Scientists have found a biomarker that can predict when a sepsis patient will die. It can also tell if the treatment of a person with sepsis is working.

Sepsis is one of the diseases that is hard to diagnose. However, after a team of scientist have discovered the molecule that turned out to be a biomarker for sepsis patients, it will definitely save their lives, according to a team of researchers at Duke University. The study, which was published in the journal "Science Advances", stated that this will be the start of many more discoveries about sepsis. Moreover, after this discovery, doctors, and clinicians are now able to control MTA levels to shun severe sepsis, said the researchers.

"This area has been a graveyard for the pharmaceutical industry, with more than 100 failed clinical trials of therapies that target the body's abnormal response to infection," study researcher Dennis C. Ko, MD, Ph.D. said in a news release. There were hundreds of clinical failures, but they are not failures of treatment but instead failures of diagnosis, Ko explained. The biomarkers will be able to let the doctors and researchers group the sepsis patients into categories, Healio stated. After that, they will be able to give the patients the right amount of medical care and correct drugs.

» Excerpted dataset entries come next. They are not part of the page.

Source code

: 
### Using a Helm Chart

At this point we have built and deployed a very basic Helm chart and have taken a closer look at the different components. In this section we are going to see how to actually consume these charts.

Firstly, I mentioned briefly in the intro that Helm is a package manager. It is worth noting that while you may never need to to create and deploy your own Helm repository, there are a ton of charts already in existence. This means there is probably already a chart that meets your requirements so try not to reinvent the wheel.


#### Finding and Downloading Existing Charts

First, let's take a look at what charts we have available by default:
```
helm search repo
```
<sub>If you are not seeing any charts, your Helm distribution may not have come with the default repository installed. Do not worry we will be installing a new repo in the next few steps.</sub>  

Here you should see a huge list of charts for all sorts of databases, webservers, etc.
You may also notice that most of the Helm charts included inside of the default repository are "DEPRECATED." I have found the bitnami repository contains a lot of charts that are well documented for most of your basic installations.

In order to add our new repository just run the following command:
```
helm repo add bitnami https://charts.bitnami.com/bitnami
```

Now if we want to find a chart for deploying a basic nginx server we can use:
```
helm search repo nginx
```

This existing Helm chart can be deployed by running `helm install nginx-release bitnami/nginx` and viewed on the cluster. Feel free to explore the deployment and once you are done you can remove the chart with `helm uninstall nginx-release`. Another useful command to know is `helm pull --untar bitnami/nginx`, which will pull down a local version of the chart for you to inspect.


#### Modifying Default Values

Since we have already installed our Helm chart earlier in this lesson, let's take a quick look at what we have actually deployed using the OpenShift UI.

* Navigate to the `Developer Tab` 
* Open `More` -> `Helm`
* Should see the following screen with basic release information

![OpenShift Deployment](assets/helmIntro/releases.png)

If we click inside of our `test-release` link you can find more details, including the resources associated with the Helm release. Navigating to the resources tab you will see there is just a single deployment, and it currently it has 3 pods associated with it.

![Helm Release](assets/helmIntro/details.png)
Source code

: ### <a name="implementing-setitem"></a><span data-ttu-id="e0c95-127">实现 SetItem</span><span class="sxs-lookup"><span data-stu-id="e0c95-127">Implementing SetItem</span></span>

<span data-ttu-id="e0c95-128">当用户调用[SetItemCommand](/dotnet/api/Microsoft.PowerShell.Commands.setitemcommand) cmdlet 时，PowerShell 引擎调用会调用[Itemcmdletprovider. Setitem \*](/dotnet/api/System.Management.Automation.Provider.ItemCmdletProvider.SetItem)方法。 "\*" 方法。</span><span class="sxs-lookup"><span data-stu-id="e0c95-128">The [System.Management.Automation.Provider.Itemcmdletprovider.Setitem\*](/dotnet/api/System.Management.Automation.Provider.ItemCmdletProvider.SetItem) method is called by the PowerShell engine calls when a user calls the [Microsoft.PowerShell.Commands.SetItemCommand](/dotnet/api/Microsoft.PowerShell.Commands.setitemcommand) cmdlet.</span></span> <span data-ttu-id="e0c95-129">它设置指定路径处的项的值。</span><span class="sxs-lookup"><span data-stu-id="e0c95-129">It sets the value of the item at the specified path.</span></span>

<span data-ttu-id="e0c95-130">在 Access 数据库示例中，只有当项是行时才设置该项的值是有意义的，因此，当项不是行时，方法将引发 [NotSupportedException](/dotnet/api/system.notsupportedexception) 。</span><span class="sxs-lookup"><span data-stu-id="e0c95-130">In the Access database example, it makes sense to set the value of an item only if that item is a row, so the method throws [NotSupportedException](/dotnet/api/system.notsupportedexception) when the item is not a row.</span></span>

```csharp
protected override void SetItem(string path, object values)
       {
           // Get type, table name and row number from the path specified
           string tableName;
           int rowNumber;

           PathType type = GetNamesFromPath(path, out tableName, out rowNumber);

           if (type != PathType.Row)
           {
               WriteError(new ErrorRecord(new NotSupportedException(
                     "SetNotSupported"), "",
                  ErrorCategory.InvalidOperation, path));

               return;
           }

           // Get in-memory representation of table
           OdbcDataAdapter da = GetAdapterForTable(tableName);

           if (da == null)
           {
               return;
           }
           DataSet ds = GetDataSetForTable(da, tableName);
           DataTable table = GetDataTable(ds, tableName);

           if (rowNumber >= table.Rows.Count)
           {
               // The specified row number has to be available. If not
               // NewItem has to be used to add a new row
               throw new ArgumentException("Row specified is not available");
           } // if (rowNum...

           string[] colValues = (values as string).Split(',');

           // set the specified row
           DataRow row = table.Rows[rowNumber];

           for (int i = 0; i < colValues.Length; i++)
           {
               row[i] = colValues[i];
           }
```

Sepsis patients are usually treated with some drugs and care, Science Daily has reported. The treatment does not really address the main problem, which is the runaway immune response, so it becomes more severe. Sepsis, during its beginning, it spews extraordinary amounts of inflammatory proteins known as cytokines. These cytokines need activation through another class of proteins called caspases.

Now, the caspases are the one triggering the pyroptosis, which is an explosive form of cell death. It helps destroy pathogens but can exacerbate damage to the host if left unchecked. With the new discovery, it will help these events stop.